Immediately after speaking with Riddell, the woman opened her purse, took a check from the Red Cross and left for the shelter.

“It was just being asked, ‘What happened to you?’ that did that,” Riddell said. “Listening to people’s experiences has taught me so much about how important it is to listen to people.”

Even though their volunteer work takes up a lot of their time — Clouse said they are often woken up in the middle of the night to respond to an apartment fire or small emergency — neither plans on stopping any time soon.

“This is something we expect to be doing as long as we can, and that’s going to be a while,” Clouse said.


Donations can be made to the San Luis Obispo chapter of the American Red Cross at http://www.redcross.org/donate (select the donate locally option to give money only to the SLO chapter).

The Disaster Mental Health team is also looking for licensed psychologists to help its emergency response efforts.
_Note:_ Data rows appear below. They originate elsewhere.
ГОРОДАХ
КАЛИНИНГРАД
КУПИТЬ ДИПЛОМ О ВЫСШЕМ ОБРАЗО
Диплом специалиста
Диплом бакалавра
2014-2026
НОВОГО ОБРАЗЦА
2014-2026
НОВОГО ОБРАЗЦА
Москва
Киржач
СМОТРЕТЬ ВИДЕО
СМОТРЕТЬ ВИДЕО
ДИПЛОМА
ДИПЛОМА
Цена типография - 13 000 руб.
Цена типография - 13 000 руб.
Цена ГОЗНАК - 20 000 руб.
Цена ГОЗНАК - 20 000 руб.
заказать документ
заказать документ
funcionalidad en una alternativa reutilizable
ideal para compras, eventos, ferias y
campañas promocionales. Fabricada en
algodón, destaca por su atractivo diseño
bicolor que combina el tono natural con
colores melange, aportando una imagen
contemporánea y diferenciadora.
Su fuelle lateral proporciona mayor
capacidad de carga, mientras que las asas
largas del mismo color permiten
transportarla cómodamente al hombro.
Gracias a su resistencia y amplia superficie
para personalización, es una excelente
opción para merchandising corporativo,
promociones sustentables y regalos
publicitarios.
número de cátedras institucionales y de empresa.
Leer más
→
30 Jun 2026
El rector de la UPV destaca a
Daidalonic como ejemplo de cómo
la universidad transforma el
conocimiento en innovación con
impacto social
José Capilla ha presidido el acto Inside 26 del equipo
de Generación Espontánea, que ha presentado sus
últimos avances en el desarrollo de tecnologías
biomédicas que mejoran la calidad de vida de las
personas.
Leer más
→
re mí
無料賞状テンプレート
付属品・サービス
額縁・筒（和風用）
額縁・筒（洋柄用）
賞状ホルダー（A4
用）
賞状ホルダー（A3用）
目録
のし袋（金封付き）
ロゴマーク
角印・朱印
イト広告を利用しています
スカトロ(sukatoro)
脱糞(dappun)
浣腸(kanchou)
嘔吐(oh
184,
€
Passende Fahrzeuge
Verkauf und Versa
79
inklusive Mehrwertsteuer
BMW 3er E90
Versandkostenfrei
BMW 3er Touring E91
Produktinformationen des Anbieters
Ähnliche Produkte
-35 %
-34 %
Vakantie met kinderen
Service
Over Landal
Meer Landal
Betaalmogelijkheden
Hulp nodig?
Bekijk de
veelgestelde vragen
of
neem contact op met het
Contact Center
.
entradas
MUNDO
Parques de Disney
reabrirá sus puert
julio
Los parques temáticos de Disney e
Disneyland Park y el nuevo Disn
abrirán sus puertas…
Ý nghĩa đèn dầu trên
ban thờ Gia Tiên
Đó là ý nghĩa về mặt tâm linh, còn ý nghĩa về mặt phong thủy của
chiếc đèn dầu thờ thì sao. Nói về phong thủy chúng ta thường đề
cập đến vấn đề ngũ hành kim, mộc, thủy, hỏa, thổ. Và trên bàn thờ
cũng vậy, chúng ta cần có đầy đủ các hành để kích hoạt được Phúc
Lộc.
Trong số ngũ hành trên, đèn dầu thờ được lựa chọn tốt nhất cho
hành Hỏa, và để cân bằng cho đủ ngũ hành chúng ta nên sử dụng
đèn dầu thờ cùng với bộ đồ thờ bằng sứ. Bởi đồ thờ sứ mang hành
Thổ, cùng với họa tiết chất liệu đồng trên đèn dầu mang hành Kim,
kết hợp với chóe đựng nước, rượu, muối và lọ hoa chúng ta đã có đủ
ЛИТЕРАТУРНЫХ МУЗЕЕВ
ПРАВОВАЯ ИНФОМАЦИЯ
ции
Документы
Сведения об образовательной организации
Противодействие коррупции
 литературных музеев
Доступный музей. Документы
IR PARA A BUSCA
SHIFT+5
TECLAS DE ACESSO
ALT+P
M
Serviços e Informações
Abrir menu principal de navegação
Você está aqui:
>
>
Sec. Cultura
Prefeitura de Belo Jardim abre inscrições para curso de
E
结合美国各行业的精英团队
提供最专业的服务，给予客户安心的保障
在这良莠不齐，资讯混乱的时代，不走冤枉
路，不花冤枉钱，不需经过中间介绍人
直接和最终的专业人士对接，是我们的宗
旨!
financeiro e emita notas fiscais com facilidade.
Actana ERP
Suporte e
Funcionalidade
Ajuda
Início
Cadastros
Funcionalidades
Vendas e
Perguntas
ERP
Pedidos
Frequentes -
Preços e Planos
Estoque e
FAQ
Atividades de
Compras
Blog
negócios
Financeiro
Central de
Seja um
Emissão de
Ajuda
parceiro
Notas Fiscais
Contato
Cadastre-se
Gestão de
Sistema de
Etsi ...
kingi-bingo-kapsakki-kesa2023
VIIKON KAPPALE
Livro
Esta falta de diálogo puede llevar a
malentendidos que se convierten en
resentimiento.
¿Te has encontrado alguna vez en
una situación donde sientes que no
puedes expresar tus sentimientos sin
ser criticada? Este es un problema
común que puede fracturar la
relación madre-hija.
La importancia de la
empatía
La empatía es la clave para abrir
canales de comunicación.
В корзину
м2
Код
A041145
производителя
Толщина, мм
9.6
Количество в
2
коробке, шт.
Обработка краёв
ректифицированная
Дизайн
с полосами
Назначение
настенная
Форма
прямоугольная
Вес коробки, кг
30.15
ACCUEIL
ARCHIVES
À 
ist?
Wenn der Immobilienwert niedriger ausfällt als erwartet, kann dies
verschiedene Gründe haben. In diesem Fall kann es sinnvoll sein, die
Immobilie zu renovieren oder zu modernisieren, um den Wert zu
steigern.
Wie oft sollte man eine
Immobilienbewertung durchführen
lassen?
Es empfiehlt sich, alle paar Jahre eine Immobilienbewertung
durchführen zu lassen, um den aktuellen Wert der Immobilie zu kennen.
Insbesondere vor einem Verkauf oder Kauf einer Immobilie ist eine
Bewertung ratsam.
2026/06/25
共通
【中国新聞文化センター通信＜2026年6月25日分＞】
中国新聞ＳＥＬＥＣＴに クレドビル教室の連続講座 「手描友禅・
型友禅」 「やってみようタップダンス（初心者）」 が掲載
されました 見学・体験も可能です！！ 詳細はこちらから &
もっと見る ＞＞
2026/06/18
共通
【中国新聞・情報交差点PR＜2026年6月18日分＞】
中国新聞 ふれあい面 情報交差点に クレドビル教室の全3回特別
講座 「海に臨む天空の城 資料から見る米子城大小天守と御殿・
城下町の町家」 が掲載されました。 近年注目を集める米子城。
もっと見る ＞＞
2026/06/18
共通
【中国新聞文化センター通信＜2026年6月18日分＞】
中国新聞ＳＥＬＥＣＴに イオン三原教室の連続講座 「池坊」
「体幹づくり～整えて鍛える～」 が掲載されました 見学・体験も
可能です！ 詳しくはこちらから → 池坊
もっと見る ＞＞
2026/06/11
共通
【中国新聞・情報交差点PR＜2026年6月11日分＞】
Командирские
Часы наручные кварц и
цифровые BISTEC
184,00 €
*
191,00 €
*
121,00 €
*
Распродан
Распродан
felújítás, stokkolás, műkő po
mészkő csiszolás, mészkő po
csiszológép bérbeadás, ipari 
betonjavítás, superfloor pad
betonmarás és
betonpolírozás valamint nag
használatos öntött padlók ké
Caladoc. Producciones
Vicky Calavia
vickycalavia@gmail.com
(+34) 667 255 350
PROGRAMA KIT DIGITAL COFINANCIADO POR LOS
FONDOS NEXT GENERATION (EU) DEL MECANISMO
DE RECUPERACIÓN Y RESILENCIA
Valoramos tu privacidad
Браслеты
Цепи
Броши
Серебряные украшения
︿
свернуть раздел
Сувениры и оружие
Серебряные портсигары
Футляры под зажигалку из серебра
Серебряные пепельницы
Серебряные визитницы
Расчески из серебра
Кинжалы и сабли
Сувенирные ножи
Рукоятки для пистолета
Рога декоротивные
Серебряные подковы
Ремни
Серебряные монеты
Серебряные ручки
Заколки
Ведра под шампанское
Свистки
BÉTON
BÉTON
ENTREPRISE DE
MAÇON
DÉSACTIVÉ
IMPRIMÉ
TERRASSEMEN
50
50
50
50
If interested, contact the chapter at 543-0696.


Although The Tribune seeks to celebrate our community’s quiet heroes throughout the year, it’s especially appropriate to do so during the holidays, when we pause to give thanks, gather with friends and family and share the warmth and light that brightens our lives.

These unsung heroes are people who practice the Golden Rule and are passionate about their causes but seek no return for their actions other than the satisfaction that comes with helping others.

By highlighting individuals who unselfishly apply their energy and skills to lighten the burden of others, we hope, first, to offer these community heroes the appreciation they deserve; second, to let those who could use the help know of available resources; and third, to inspire others who are able to help in whatever way they can.